In a Nutribullet, or in a high-powered blender, add the chunks of cooked mushroom, shallot, and garlic, flax,  and 1 cup of the chicken stock. Blend until creamy. Once smooth, pour the mixture through a strainer and into a large cast iron skillet or a Dutch oven. Add the remaining stock, soy sauce and pepper to the pan. Heat the mixture on low. Simmer the soup for 5-6 minutes, until the soup is hot and the flavors have come together. Be careful not to boil the soup. Once heated through, add the vinegar or Madeira to the mixture.
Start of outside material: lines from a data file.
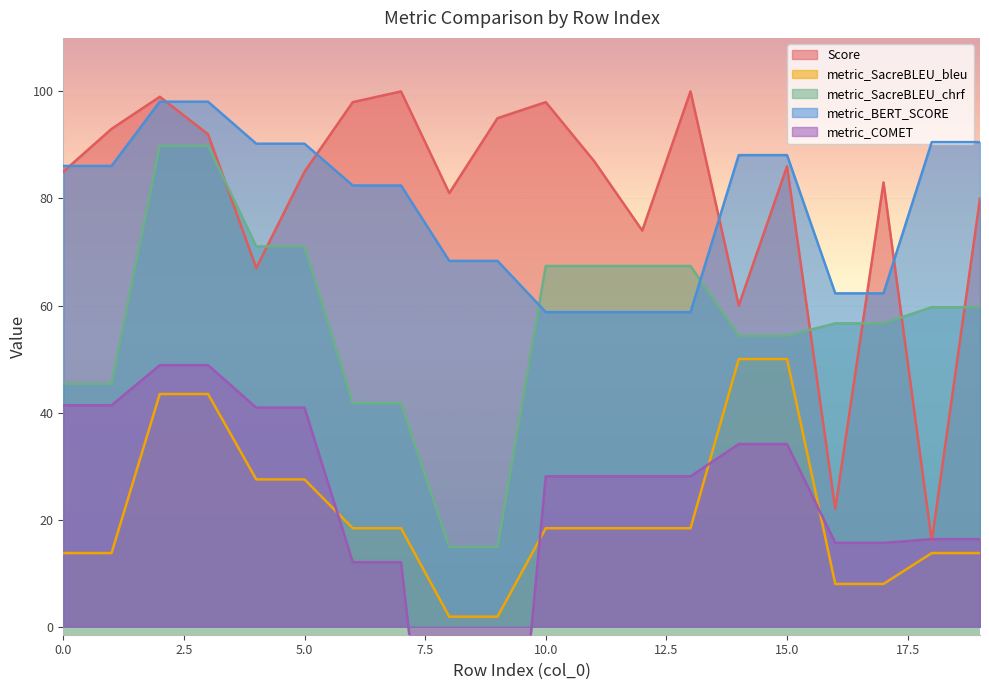

What is the sum of the metric_SacreBLEU_chrf values at 19 and 17?

116.4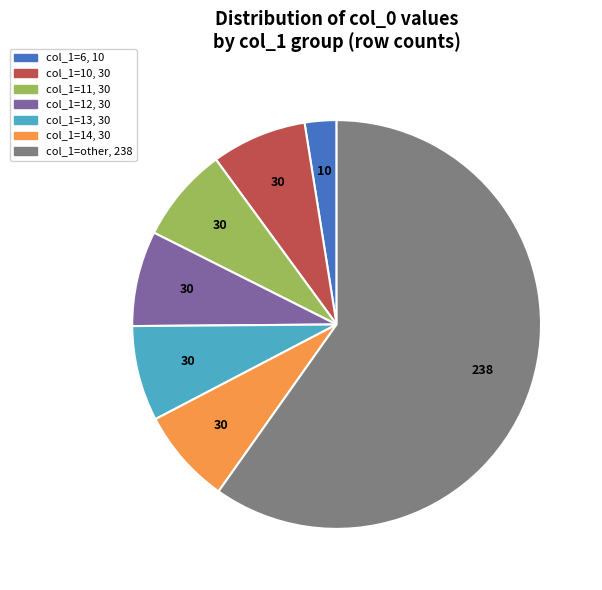

Is there any slice that represents more than half of the pie?

Yes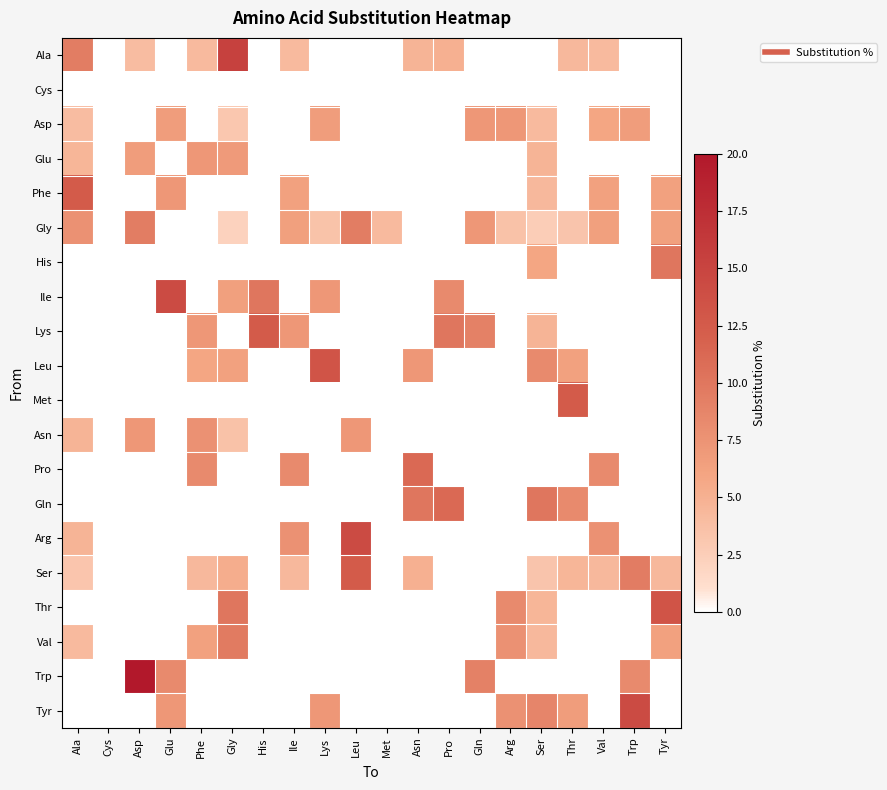

How many distinct data groups are displayed?

20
Stir, taste, and simmer for another few minutes.

 While the soup is simmering, make the cashew cream. In the same blender (it doesn't even need to be cleaned since it's all going in the same pot!), add the soaked cashews, raisins, salt, pepper and some of the chicken stock. Puree until smooth.

 Add the cashew cream to the pot of soup, and swirl it in. Ladle into a bowl. Garnish with thinly sliced fennel, fresh parsley, and pine nuts. 

 Add more or less stock depending on the desired thickness of your bisque. If you add less liquid, you can make a silky smooth purée to serve along with roast chicken, or as a sauce for pasta.

In fact,  I used some leftover bisque and cashew cream to make this fine-dining style pasta dish! Just boil some of your favorite pasta, add the thick mushroom and cashew mixture to the cooked pasta, toss gently, drizzle with truffle oil, or season with truffle salt, and serve!